▶ [Problem]:
Reproduce every line of the rows below character for character, keeping the original line breaks.

==== Available records ====

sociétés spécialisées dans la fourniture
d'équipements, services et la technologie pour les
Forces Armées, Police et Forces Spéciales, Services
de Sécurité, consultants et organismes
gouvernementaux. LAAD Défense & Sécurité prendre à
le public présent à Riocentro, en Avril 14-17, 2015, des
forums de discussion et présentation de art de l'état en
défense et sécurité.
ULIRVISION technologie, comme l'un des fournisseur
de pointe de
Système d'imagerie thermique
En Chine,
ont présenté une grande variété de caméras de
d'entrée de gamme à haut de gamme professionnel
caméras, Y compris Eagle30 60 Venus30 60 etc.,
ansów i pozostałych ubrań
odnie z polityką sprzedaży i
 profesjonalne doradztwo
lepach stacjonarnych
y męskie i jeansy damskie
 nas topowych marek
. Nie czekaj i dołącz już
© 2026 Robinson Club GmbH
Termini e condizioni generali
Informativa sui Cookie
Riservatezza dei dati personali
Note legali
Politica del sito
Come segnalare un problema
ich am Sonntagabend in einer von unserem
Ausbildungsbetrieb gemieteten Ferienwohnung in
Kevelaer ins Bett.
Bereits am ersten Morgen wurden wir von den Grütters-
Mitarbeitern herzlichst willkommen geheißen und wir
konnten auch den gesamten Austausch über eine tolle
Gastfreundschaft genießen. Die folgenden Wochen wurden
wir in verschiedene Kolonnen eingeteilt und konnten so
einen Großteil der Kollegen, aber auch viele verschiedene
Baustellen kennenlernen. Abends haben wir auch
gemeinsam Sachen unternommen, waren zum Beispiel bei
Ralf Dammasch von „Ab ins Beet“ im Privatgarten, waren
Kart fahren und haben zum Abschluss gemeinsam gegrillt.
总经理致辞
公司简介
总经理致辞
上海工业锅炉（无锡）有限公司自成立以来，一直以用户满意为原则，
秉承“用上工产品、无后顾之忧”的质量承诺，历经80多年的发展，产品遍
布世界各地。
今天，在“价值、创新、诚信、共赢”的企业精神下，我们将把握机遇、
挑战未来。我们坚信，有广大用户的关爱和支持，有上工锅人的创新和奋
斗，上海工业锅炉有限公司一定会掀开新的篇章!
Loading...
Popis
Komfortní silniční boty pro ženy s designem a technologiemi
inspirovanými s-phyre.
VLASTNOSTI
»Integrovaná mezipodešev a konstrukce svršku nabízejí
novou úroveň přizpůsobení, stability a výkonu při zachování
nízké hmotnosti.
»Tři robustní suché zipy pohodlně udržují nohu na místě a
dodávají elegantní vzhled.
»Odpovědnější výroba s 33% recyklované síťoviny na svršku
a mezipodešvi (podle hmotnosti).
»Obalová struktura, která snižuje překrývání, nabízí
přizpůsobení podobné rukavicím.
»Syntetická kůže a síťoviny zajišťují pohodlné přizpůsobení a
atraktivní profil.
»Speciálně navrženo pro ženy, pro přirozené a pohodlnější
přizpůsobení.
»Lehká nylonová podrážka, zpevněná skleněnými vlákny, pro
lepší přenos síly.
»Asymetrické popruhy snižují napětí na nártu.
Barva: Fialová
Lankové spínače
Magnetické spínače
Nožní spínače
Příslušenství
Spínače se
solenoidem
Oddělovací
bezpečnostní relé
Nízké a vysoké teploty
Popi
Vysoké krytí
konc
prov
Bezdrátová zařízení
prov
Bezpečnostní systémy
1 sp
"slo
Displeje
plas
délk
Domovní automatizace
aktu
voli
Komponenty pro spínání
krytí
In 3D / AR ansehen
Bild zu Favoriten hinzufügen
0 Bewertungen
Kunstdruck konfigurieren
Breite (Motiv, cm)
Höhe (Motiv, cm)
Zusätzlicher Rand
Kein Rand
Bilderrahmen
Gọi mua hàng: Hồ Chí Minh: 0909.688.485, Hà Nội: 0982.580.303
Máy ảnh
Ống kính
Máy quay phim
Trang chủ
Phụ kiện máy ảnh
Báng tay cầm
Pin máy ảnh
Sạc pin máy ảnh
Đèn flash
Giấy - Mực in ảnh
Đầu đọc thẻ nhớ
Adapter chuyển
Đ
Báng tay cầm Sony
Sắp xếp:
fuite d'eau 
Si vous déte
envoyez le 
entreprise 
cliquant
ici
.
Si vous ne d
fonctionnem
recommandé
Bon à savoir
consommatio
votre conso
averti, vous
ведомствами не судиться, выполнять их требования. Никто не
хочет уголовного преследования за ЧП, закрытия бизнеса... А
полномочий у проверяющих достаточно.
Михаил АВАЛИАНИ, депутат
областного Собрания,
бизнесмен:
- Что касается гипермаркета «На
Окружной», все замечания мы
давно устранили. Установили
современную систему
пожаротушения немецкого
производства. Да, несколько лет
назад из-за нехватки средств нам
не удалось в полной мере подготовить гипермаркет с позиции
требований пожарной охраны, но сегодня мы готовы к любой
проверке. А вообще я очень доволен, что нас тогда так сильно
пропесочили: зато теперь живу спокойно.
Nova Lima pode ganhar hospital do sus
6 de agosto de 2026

====

▶ [Exercise answer]:
sociétés spécialisées dans la fourniture
d'équipements, services et la technologie pour les
Forces Armées, Police et Forces Spéciales, Services
de Sécurité, consultants et organismes
gouvernementaux. LAAD Défense & Sécurité prendre à
le public présent à Riocentro, en Avril 14-17, 2015, des
forums de discussion et présentation de art de l'état en
défense et sécurité.
ULIRVISION technologie, comme l'un des fournisseur
de pointe de
Système d'imagerie thermique
En Chine,
ont présenté une grande variété de caméras de
d'entrée de gamme à haut de gamme professionnel
caméras, Y compris Eagle30 60 Venus30 60 etc.,
ansów i pozostałych ubrań
odnie z polityką sprzedaży i
 profesjonalne doradztwo
lepach stacjonarnych
y męskie i jeansy damskie
 nas topowych marek
. Nie czekaj i dołącz już
© 2026 Robinson Club GmbH
Termini e condizioni generali
Informativa sui Cookie
Riservatezza dei dati personali
Note legali
Politica del sito
Come segnalare un problema
ich am Sonntagabend in einer von unserem
Ausbildungsbetrieb gemieteten Ferienwohnung in
Kevelaer ins Bett.
Bereits am ersten Morgen wurden wir von den Grütters-
Mitarbeitern herzlichst willkommen geheißen und wir
konnten auch den gesamten Austausch über eine tolle
Gastfreundschaft genießen. Die folgenden Wochen wurden
wir in verschiedene Kolonnen eingeteilt und konnten so
einen Großteil der Kollegen, aber auch viele verschiedene
Baustellen kennenlernen. Abends haben wir auch
gemeinsam Sachen unternommen, waren zum Beispiel bei
Ralf Dammasch von „Ab ins Beet“ im Privatgarten, waren
Kart fahren und haben zum Abschluss gemeinsam gegrillt.
总经理致辞
公司简介
总经理致辞
上海工业锅炉（无锡）有限公司自成立以来，一直以用户满意为原则，
秉承“用上工产品、无后顾之忧”的质量承诺，历经80多年的发展，产品遍
布世界各地。
今天，在“价值、创新、诚信、共赢”的企业精神下，我们将把握机遇、
挑战未来。我们坚信，有广大用户的关爱和支持，有上工锅人的创新和奋
斗，上海工业锅炉有限公司一定会掀开新的篇章!
Loading...
Popis
Komfortní silniční boty pro ženy s designem a technologiemi
inspirovanými s-phyre.
VLASTNOSTI
»Integrovaná mezipodešev a konstrukce svršku nabízejí
novou úroveň přizpůsobení, stability a výkonu při zachování
nízké hmotnosti.
»Tři robustní suché zipy pohodlně udržují nohu na místě a
dodávají elegantní vzhled.
»Odpovědnější výroba s 33% recyklované síťoviny na svršku
a mezipodešvi (podle hmotnosti).
»Obalová struktura, která snižuje překrývání, nabízí
přizpůsobení podobné rukavicím.
»Syntetická kůže a síťoviny zajišťují pohodlné přizpůsobení a
atraktivní profil.
»Speciálně navrženo pro ženy, pro přirozené a pohodlnější
přizpůsobení.
»Lehká nylonová podrážka, zpevněná skleněnými vlákny, pro
lepší přenos síly.
»Asymetrické popruhy snižují napětí na nártu.
Barva: Fialová
Lankové spínače
Magnetické spínače
Nožní spínače
Příslušenství
Spínače se
solenoidem
Oddělovací
bezpečnostní relé
Nízké a vysoké teploty
Popi
Vysoké krytí
konc
prov
Bezdrátová zařízení
prov
Bezpečnostní systémy
1 sp
"slo
Displeje
plas
délk
Domovní automatizace
aktu
voli
Komponenty pro spínání
krytí
In 3D / AR ansehen
Bild zu Favoriten hinzufügen
0 Bewertungen
Kunstdruck konfigurieren
Breite (Motiv, cm)
Höhe (Motiv, cm)
Zusätzlicher Rand
Kein Rand
Bilderrahmen
Gọi mua hàng: Hồ Chí Minh: 0909.688.485, Hà Nội: 0982.580.303
Máy ảnh
Ống kính
Máy quay phim
Trang chủ
Phụ kiện máy ảnh
Báng tay cầm
Pin máy ảnh
Sạc pin máy ảnh
Đèn flash
Giấy - Mực in ảnh
Đầu đọc thẻ nhớ
Adapter chuyển
Đ
Báng tay cầm Sony
Sắp xếp:
fuite d'eau 
Si vous déte
envoyez le 
entreprise 
cliquant
ici
.
Si vous ne d
fonctionnem
recommandé
Bon à savoir
consommatio
votre conso
averti, vous
ведомствами не судиться, выполнять их требования. Никто не
хочет уголовного преследования за ЧП, закрытия бизнеса... А
полномочий у проверяющих достаточно.
Михаил АВАЛИАНИ, депутат
областного Собрания,
бизнесмен:
- Что касается гипермаркета «На
Окружной», все замечания мы
давно устранили. Установили
современную систему
пожаротушения немецкого
производства. Да, несколько лет
назад из-за нехватки средств нам
не удалось в полной мере подготовить гипермаркет с позиции
требований пожарной охраны, но сегодня мы готовы к любой
проверке. А вообще я очень доволен, что нас тогда так сильно
пропесочили: зато теперь живу спокойно.
Nova Lima pode ganhar hospital do sus
6 de agosto de 2026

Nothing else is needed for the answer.